## TASK ITEM
Using the mailing list post, explain in one to three sentences why the v1.3 COMM_SPAWN loop test failed after roughly 120 spawns.

## SELECTED PASSAGE

== Segment start ==

Open MPI logo

Open MPI Development Mailing List Archives

  |   Home   |   Support   |   FAQ   |   all Development mailing list

Subject: [OMPI devel] Fwd: [Open MPI] #1927: v1.3 COMM_SPAWN loop test fails after ~120 spawns
From: Jeff Squyres (jsquyres_at_[hidden])
Date: 2009-06-09 07:41:29


I'd be in favor of bringing this to v1.3. Are there other
dependencies / would it be difficult?

Begin forwarded message:

> From: "Open MPI" <bugs_at_[hidden]>
> Date: June 8, 2009 11:31:20 AM PDT
> Cc: <bugs_at_[hidden]>
> Subject: Re: [Open MPI] #1927: v1.3 COMM_SPAWN loop test fails after
> ~120 spawns
>
> #1927: v1.3 COMM_SPAWN loop test fails after ~120 spawns
> -----------------------
> +----------------------------------------------------
> Reporter: jsquyres | Owner: rhc
> Type: defect | Status: closed
> Priority: critical | Milestone: Open MPI 1.3.4
> Version: 1.3 branch | Resolution: fixed
> Keywords: |
> -----------------------
> +----------------------------------------------------
> Changes (by rhc):
>
> * status: new => closed
> * resolution: => fixed
>
>
> Comment:
>
> This was due to a very tight loop on comm_spawn not giving enough
> time for
> the prior proc to completely terminate (and thus free its file
> descriptors) before the next proc was launched. Eventually, we
> built up a
> backlog of terminations to process and ran out of fd's.

== Segment end ==

## STORED DATA
== Segment start ==

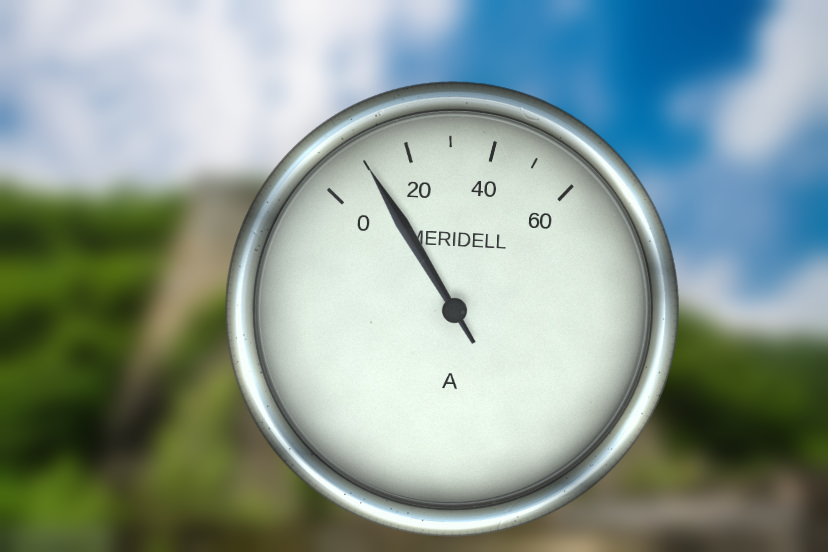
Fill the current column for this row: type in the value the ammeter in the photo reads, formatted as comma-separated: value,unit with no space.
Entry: 10,A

== Segment end ==

## YOUR SOLUTION
The loop called comm_spawn so rapidly that each previous process did not have time to fully terminate and release its file descriptors before the next one was launched. Terminations waiting to be processed piled up, and eventually the file descriptors ran out.